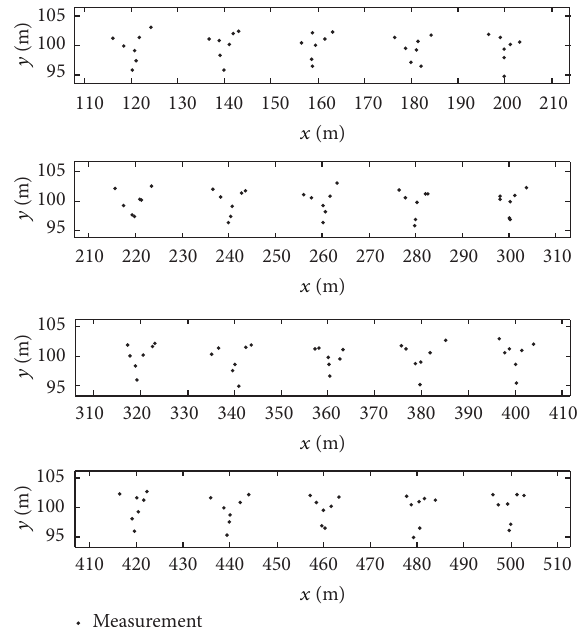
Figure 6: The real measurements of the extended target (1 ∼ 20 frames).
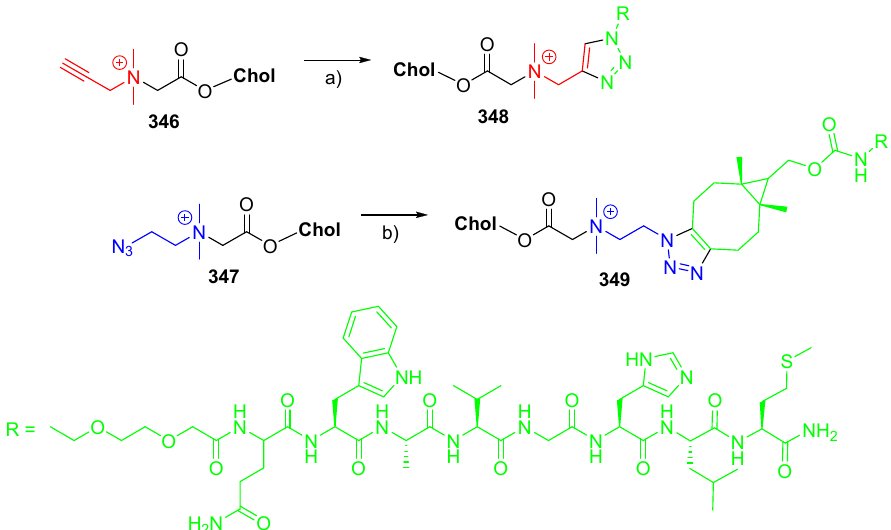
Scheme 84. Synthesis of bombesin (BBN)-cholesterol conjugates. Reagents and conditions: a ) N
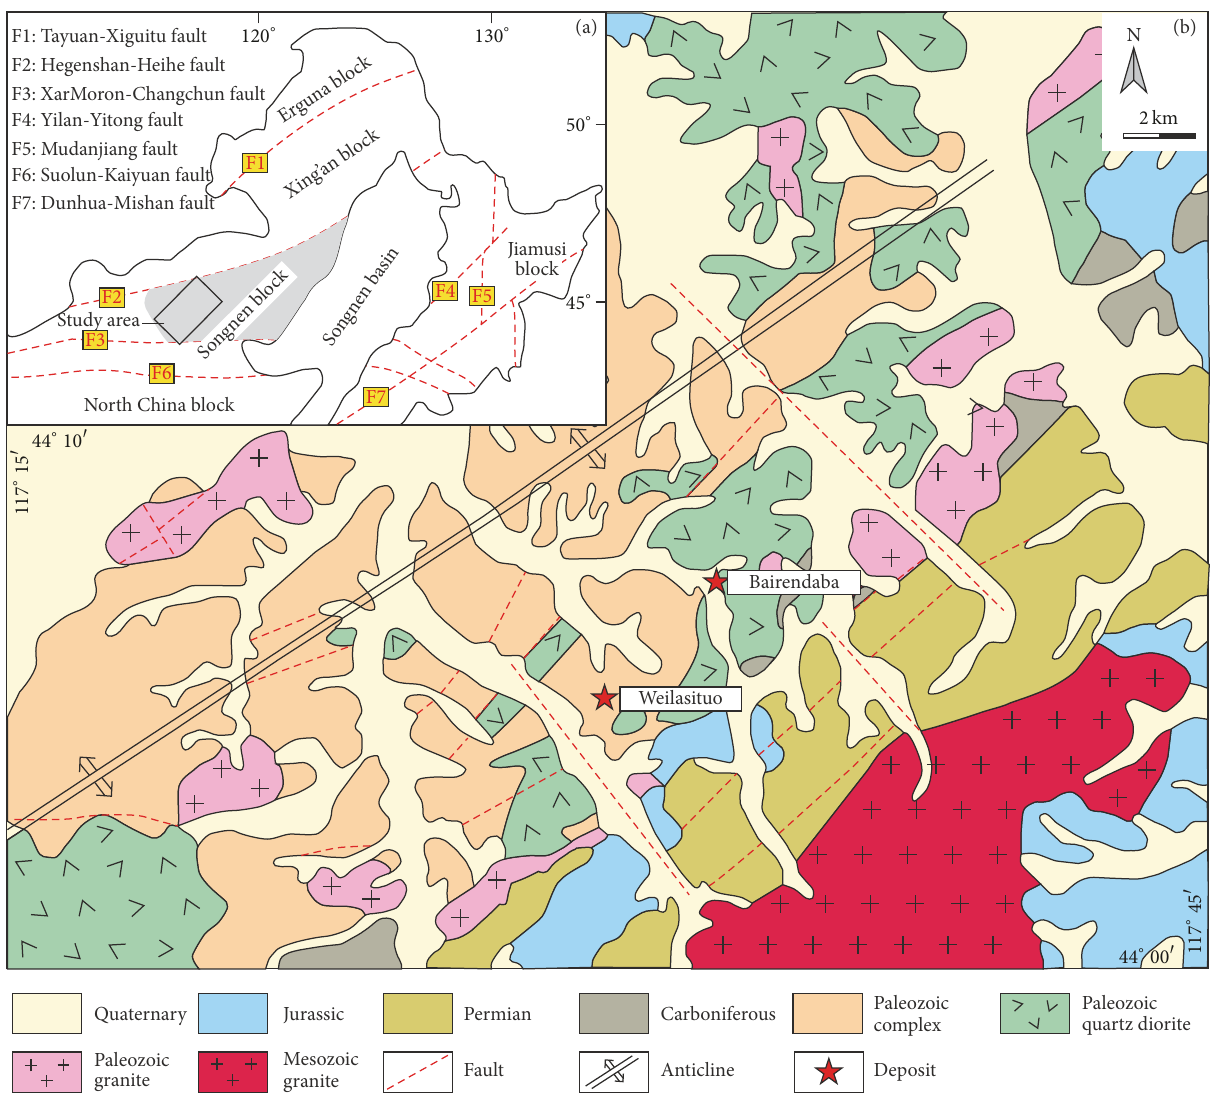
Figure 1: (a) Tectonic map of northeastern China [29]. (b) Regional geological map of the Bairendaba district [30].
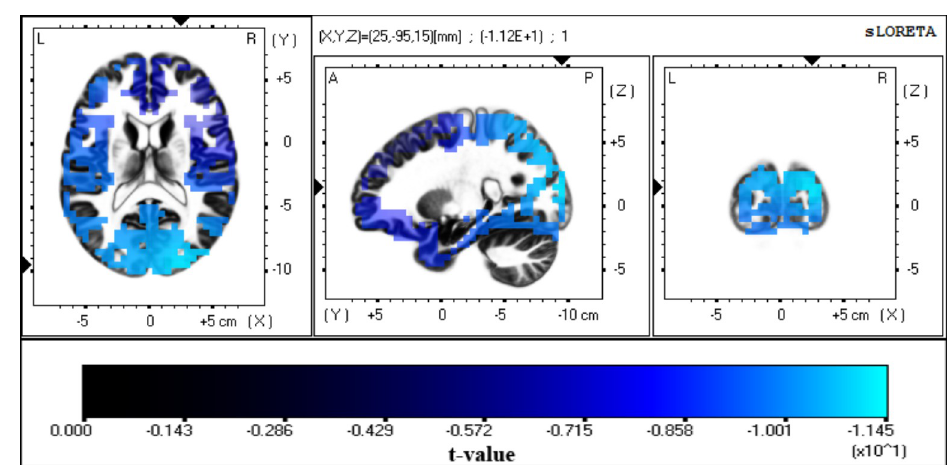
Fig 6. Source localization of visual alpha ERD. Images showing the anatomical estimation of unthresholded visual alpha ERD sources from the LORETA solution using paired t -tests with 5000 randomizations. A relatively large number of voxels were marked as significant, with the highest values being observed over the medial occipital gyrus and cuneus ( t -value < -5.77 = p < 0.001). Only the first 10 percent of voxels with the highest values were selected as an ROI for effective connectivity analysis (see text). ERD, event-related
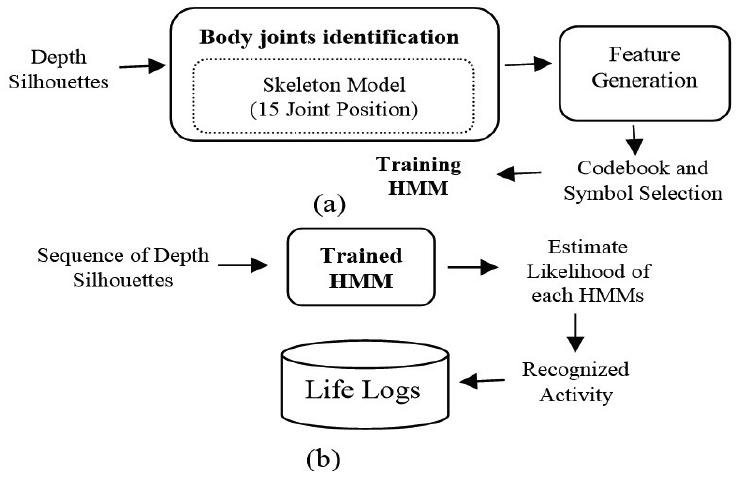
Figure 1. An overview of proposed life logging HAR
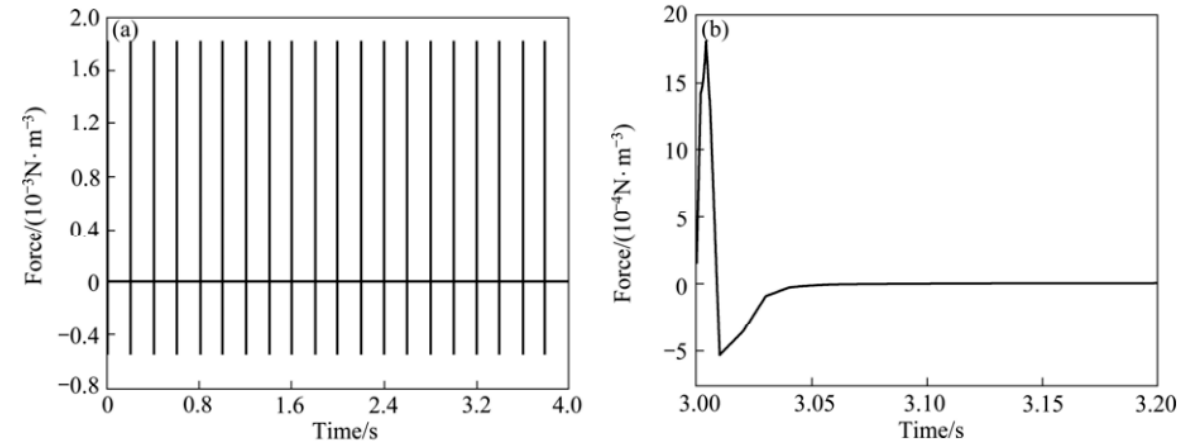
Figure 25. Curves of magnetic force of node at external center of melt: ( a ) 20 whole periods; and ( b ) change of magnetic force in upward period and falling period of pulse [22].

---

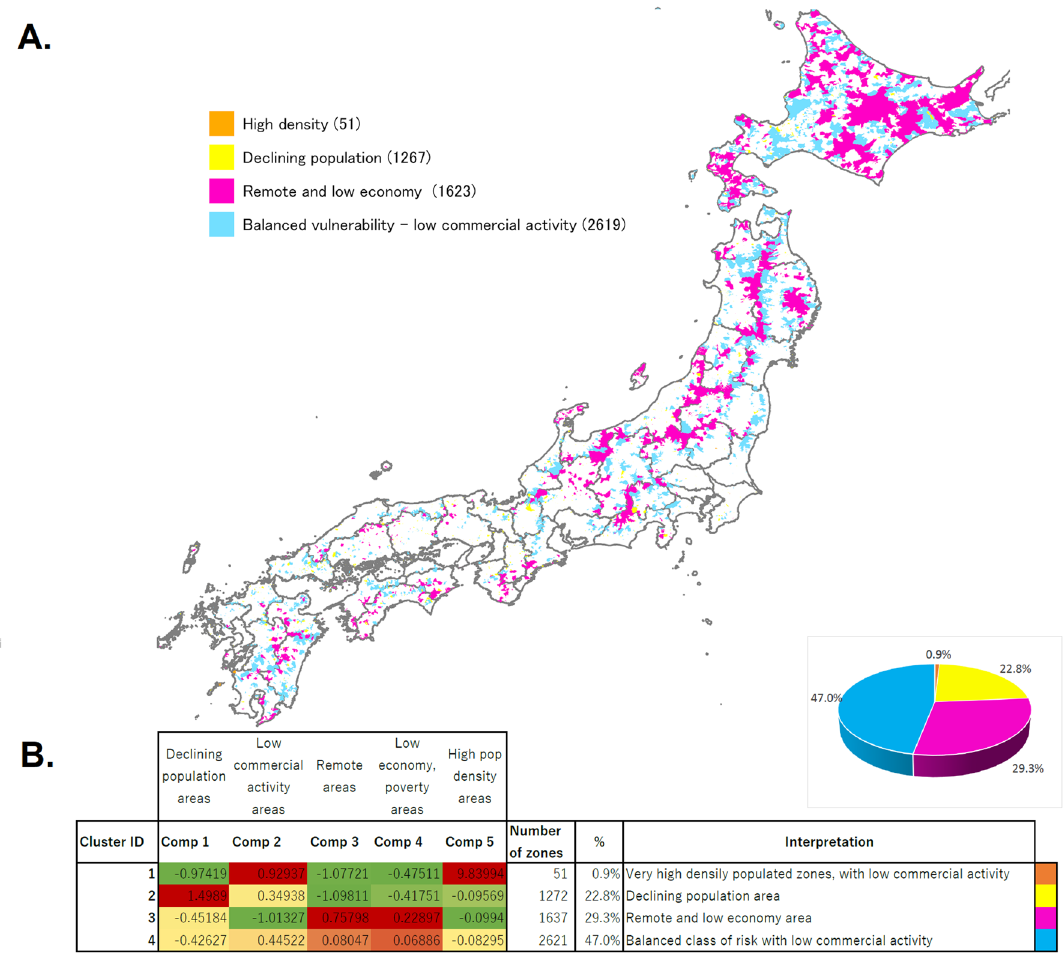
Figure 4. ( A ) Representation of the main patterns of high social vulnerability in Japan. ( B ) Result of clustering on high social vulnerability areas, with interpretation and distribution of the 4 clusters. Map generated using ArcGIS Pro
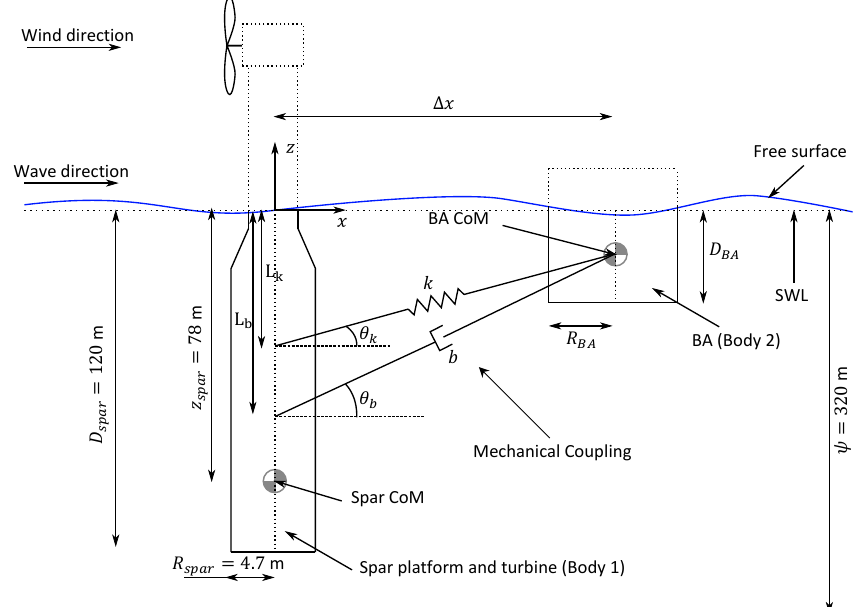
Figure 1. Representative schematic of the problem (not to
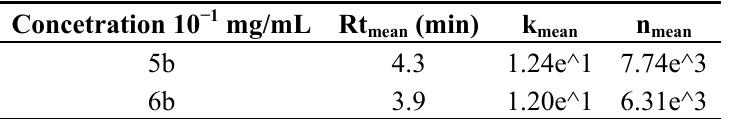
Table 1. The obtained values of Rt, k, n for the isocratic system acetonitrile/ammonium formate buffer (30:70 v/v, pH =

---

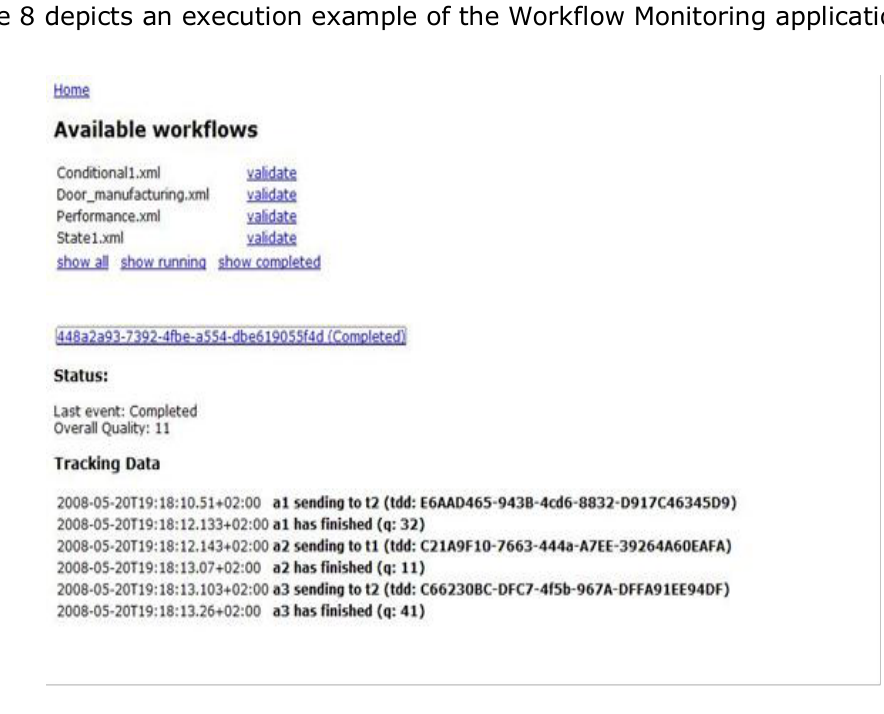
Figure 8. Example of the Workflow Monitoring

◆ PROBLEM DESCRIPTION
Look above for the line holding "Figure 6: The" and output everything from it down to the line holding "Figure 1: (a)", both ends included, exactly and without images.

◆ TASK OUTPUT
Figure 6: The real measurements of the extended target (1 ∼ 20 frames).
Scheme 84. Synthesis of bombesin (BBN)-cholesterol conjugates. Reagents and conditions: a ) N
Figure 1: (a) Tectonic map of northeastern China [29]. (b) Regional geological map of the Bairendaba district [30].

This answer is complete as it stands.